FEDERATED SEMI-SUPERVISED LEARNING WITH DUAL REGULATOR

Abstract

Federated learning emerges as a powerful method to learn from decentralized heterogeneous data while protecting data privacy. Federated semi-supervised learning (FSSL) is even more practical and challenging, where only a fraction of data can be labeled due to high annotation costs. Existing FSSL methods, however, assume independent and identically distributed (IID) labeled data across clients and consistent class distribution between labeled and unlabeled data within a client. In this work, we propose a novel FSSL framework with dual regulator, FedDure, to optimize and customize model training according to specific data distributions of clients. FedDure lifts the previous assumption with a coarse-grained regulator (C-reg) and a fine-grained regulator (F-reg): C-reg regularizes the updating of the local model by tracking the learning effect on labeled data distribution; Freg learns an adaptive weighting scheme tailored for unlabeled instances in each client. We further formulate the client model training as bi-level optimization that adaptively optimize the model in the client with two regulators. Theoretically, we show the convergence guarantee of the dual regulator. Empirically, we demonstrate that FedDure is superior to the existing methods across a wide range of settings, notably by more than 12% on CIFAR-10 and CINIC-10 datasets.

1. INTRODUCTION

Federated learning (FL) is an emerging privacy-preserving machine-learning technique (McMahan et al., 2017) , where multiple clients collaboratively learn a model under the coordination of a central server without exchanging private data. Edge devices like mobile phones have generated and stored a large amount of private data. Centralizing these data could lead to data privacy issues (Voigt & Von dem Bussche, 2017) . Federated learning is a decentralized learning paradigm to leverage these data and has empowered a wide range of applications in many industries, including healthcare (Kaissis et al., 2020; Li et al., 2019 ), consumer products (Hard et al., 2018; Niu et al., 2020) , and public security (Zhuang et al., 2022) . The majority of existing FL works (McMahan et al., 2017; Wang et al., 2020; Li et al., 2021a) assume that the private data in clients are fully labeled, but the assumption is unrealistic in real-world federated applications as annotating data is time-consuming, laborious, and expensive. To remedy these issues, federated semi-supervised learning (FSSL) is proposed to improve model performance with a large amount of unlabeled data on each client. In particular, priors work (Jeong et al., 2021) has achieved competitive performance by exploring the inter-client mutual knowledge, i.e., inter-client consistency loss Jeong et al. (2021) . However, they usually focus on mitigating inter-client heterogeneous data distribution across clients (External Imbalance) and assume that the class distribution between the labeled and unlabeled data is consistent. These assumptions enforce strict requirements of data annotation and would not be practical in many real-world applications.
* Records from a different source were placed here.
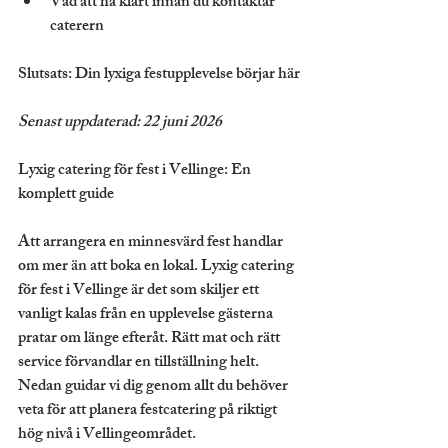
Vad att ha klart innan du kontaktar 
caterern
Slutsats: Din lyxiga festupplevelse börjar här
Senast uppdaterad: 22 juni 2026
Lyxig catering för fest i Vellinge: En 
komplett guide
Att arrangera en minnesvärd fest handlar 
om mer än att boka en lokal. Lyxig catering 
för fest i Vellinge är det som skiljer ett 
vanligt kalas från en upplevelse gästerna 
pratar om länge efteråt. Rätt mat och rätt 
service förvandlar en tillställning helt. 
Nedan guidar vi dig genom allt du behöver 
veta för att planera festcatering på riktigt 
hög nivå i Vellingeområdet.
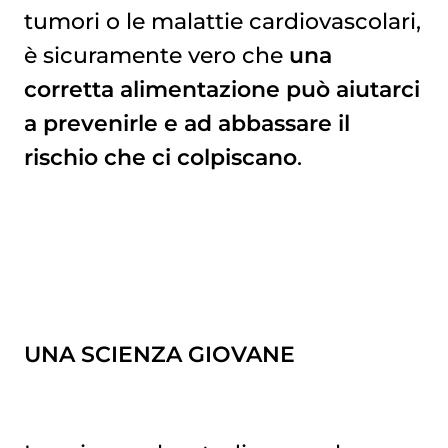
tumori o le malattie cardiovascolari,
è sicuramente vero che
una
corretta alimentazione può aiutarci
a prevenirle e ad abbassare il
rischio che ci colpiscano
.
UNA SCIENZA GIOVANE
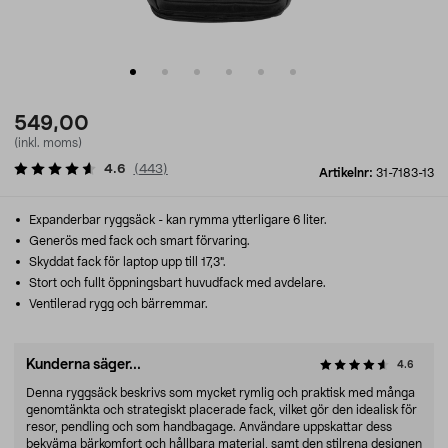
549,00
(inkl. moms)
4.6
(
443
)
Artikelnr:
31-7183-13
Expanderbar ryggsäck - kan rymma ytterligare 6 liter.
Generös med fack och smart förvaring.
Skyddat fack för laptop upp till 17,3".
Stort och fullt öppningsbart huvudfack med avdelare.
Ventilerad rygg och bärremmar.
Kunderna säger...
4.6
Denna ryggsäck beskrivs som mycket rymlig och praktisk med många
genomtänkta och strategiskt placerade fack, vilket gör den idealisk för
resor, pendling och som handbagage. Användare uppskattar dess
bekväma bärkomfort och hållbara material, samt den stilrena designen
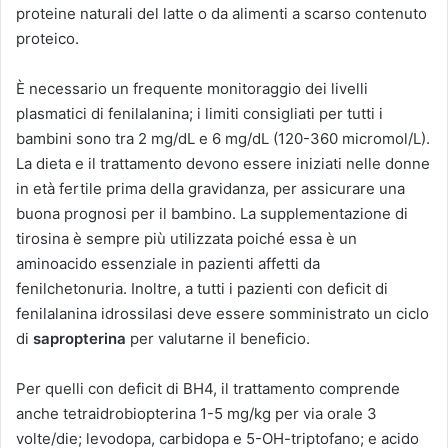
proteine naturali del latte o da alimenti a scarso contenuto
proteico.
È necessario un frequente monitoraggio dei livelli
plasmatici di fenilalanina; i limiti consigliati per tutti i
bambini sono tra 2 mg/dL e 6 mg/dL (120-360 micromol/L).
La dieta e il trattamento devono essere iniziati nelle donne
in età fertile prima della gravidanza, per assicurare una
buona prognosi per il bambino. La supplementazione di
tirosina è sempre più utilizzata poiché essa è un
aminoacido essenziale in pazienti affetti da
fenilchetonuria. Inoltre, a tutti i pazienti con deficit di
fenilalanina idrossilasi deve essere somministrato un ciclo
di
sapropterina
per valutarne il beneficio.
Per quelli con deficit di BH4, il trattamento comprende
anche tetraidrobiopterina 1-5 mg/kg per via orale 3
volte/die; levodopa, carbidopa e 5-OH-triptofano; e acido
A general case is that labeled data and unlabeled data have different data distribution (Internal Imbalance). For example, photo gallery in mobile phones contains much more unlabeled images and irrelevant samples than the ones that can be labeled manually for image classification task Yang et al. (2011) . Besides, these existing methods require sharing of additional information among clients, which could impose potential privacy risks. Specifically, they transmit models among clients to provide consistency regularization. However, inter-client interactions might open a loophole to unauthorized infringement for privacy risks Chen et al. ( 2019); many reverse-engineering techniques Yin et al.